» **WHAT TO WORK ON**
All records need to be reproduced exactly. Keep every word as it is.
[Start of section]
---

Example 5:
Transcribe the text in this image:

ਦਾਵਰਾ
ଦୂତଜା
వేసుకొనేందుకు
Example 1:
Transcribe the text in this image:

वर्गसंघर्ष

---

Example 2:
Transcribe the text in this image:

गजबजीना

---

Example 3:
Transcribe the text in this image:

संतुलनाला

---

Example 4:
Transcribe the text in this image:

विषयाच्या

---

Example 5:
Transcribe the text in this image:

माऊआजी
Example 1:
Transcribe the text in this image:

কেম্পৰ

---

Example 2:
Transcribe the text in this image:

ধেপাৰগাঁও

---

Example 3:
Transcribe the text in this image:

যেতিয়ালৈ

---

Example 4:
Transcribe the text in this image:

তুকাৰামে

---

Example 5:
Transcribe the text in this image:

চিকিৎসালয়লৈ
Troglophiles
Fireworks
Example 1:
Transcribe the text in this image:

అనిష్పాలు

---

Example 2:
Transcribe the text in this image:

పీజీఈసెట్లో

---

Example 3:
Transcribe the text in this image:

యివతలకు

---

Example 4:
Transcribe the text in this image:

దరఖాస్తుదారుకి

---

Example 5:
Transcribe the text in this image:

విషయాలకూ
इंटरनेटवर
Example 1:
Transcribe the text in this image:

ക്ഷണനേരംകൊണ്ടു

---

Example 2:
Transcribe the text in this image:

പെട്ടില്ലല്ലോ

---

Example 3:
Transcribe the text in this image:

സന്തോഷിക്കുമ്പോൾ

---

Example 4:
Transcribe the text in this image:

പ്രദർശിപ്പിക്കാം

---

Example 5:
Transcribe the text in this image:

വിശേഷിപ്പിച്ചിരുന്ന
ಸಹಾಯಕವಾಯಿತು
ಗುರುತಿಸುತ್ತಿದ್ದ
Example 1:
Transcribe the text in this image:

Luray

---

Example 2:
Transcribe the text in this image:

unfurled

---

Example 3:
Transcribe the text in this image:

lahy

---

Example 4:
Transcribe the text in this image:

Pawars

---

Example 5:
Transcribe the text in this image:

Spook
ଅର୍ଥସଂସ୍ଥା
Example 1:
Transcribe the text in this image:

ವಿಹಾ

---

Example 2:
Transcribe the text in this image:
[End of section]
» **EXERCISE SOLUTION**
---

Example 5:
Transcribe the text in this image:

ਦਾਵਰਾ
ଦୂତଜା
వేసుకొనేందుకు
Example 1:
Transcribe the text in this image:

वर्गसंघर्ष

---

Example 2:
Transcribe the text in this image:

गजबजीना

---

Example 3:
Transcribe the text in this image:

संतुलनाला

---

Example 4:
Transcribe the text in this image:

विषयाच्या

---

Example 5:
Transcribe the text in this image:

माऊआजी
Example 1:
Transcribe the text in this image:

কেম্পৰ

---

Example 2:
Transcribe the text in this image:

ধেপাৰগাঁও

---

Example 3:
Transcribe the text in this image:

যেতিয়ালৈ

---

Example 4:
Transcribe the text in this image:

তুকাৰামে

---

Example 5:
Transcribe the text in this image:

চিকিৎসালয়লৈ
Troglophiles
Fireworks
Example 1:
Transcribe the text in this image:

అనిష్పాలు

---

Example 2:
Transcribe the text in this image:

పీజీఈసెట్లో

---

Example 3:
Transcribe the text in this image:

యివతలకు

---

Example 4:
Transcribe the text in this image:

దరఖాస్తుదారుకి

---

Example 5:
Transcribe the text in this image:

విషయాలకూ
इंटरनेटवर
Example 1:
Transcribe the text in this image:

ക്ഷണനേരംകൊണ്ടു

---

Example 2:
Transcribe the text in this image:

പെട്ടില്ലല്ലോ

---

Example 3:
Transcribe the text in this image:

സന്തോഷിക്കുമ്പോൾ

---

Example 4:
Transcribe the text in this image:

പ്രദർശിപ്പിക്കാം

---

Example 5:
Transcribe the text in this image:

വിശേഷിപ്പിച്ചിരുന്ന
ಸಹಾಯಕವಾಯಿತು
ಗುರುತಿಸುತ್ತಿದ್ದ
Example 1:
Transcribe the text in this image:

Luray

---

Example 2:
Transcribe the text in this image:

unfurled

---

Example 3:
Transcribe the text in this image:

lahy

---

Example 4:
Transcribe the text in this image:

Pawars

---

Example 5:
Transcribe the text in this image:

Spook
ଅର୍ଥସଂସ୍ଥା
Example 1:
Transcribe the text in this image:

ವಿಹಾ

---

Example 2:
Transcribe the text in this image:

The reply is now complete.